EXERCISE DATA:
BEGIN
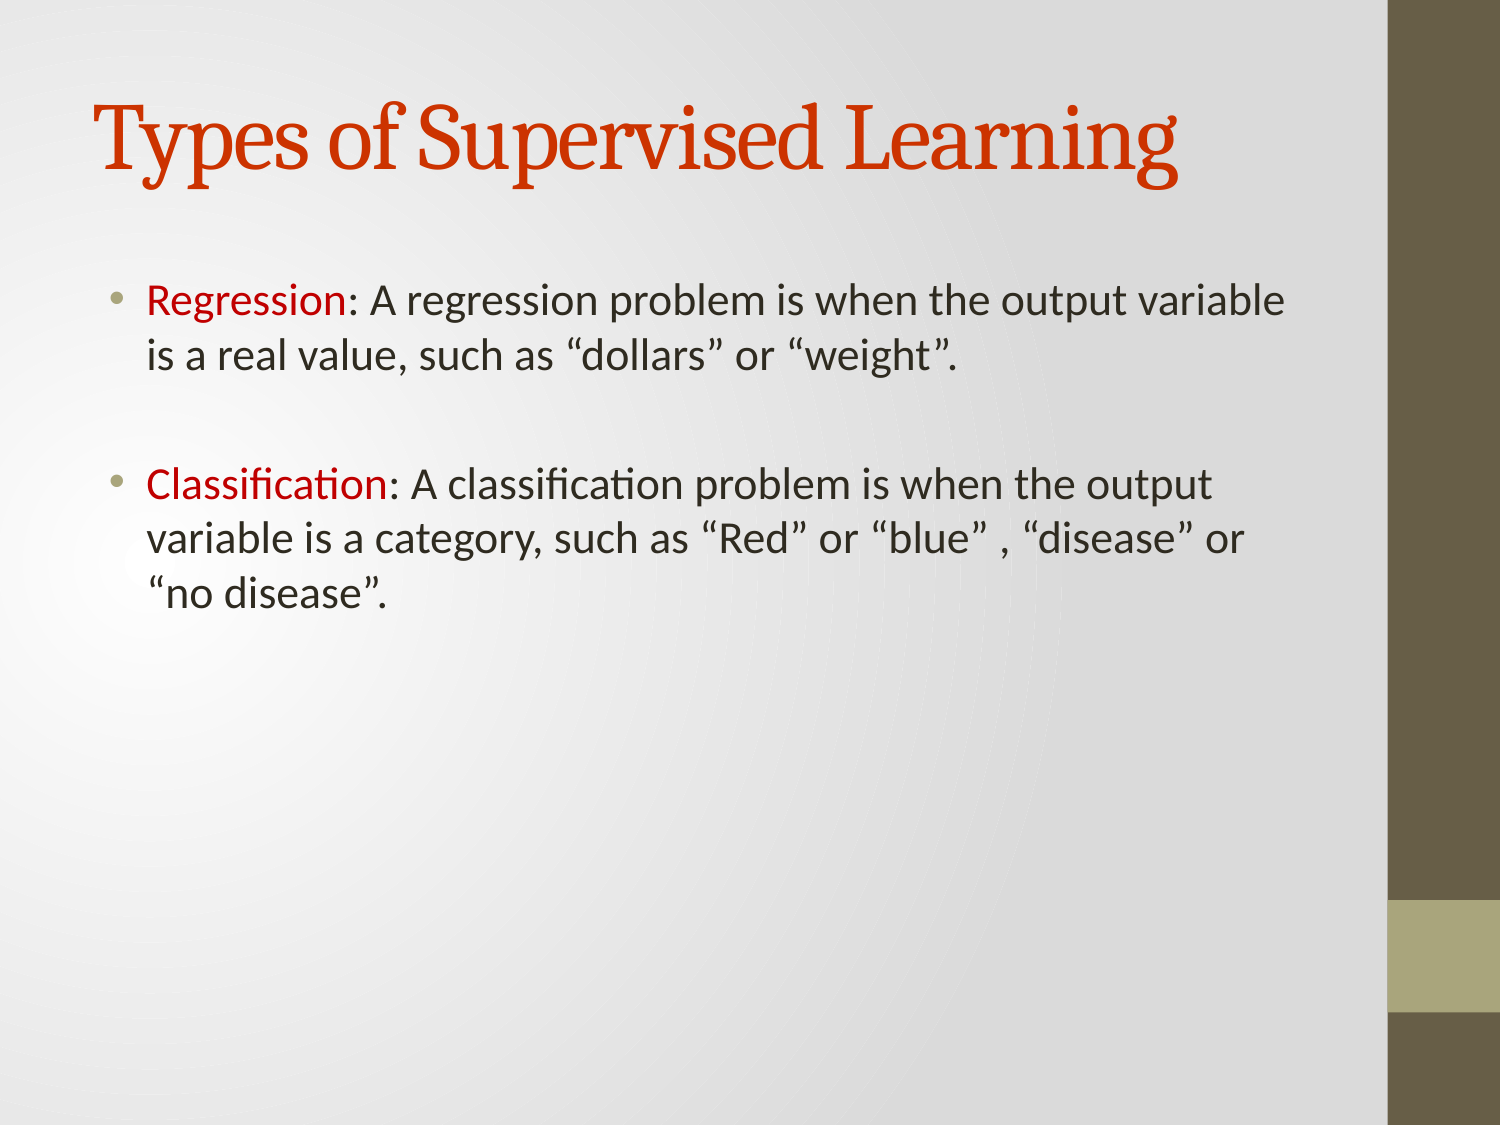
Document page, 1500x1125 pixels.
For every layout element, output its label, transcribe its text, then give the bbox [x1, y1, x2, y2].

title Types of Supervised Learning [77, 37, 1328, 225]
list Regression: A regression problem is when the output variable is a real value, such as “dollars” or “weight”. Classification: A classification problem is when the output variable is a category, such as “Red” or “blue” , “disease” or “no disease”. [75, 262, 1325, 1050]
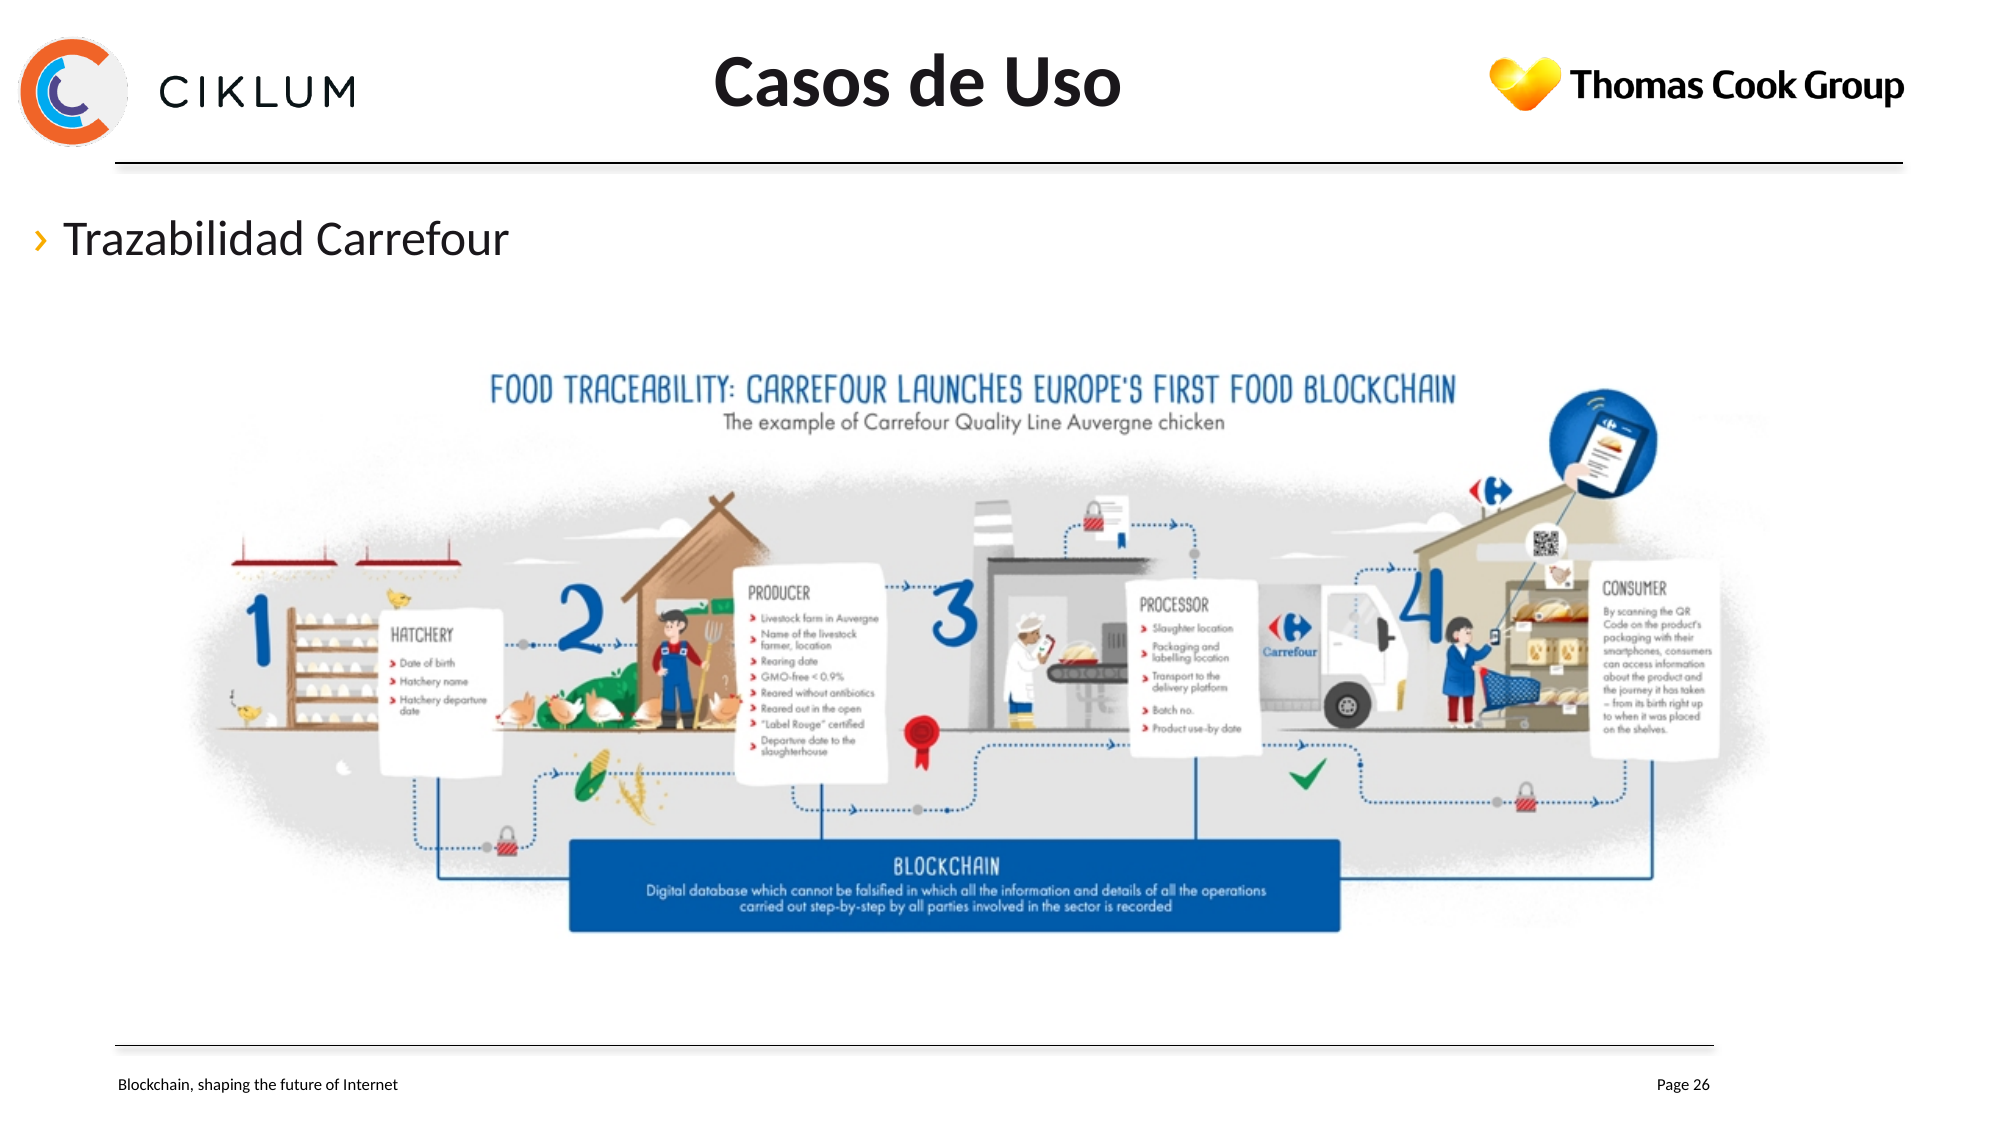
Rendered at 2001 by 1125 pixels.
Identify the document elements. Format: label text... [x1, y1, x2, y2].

picture [1463, 31, 1930, 137]
picture [180, 312, 1770, 965]
text_box Trazabilidad Carrefour [33, 205, 612, 277]
text_box Casos de Uso [380, 61, 1458, 122]
text_box Page ‹#› [1513, 1073, 1711, 1094]
text_box Blockchain, shaping the future of Internet [118, 1073, 1378, 1094]
picture [16, 35, 355, 148]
END
Tell how many lines of the data above hold the string "pixels". Give only the number.

RESULT: 2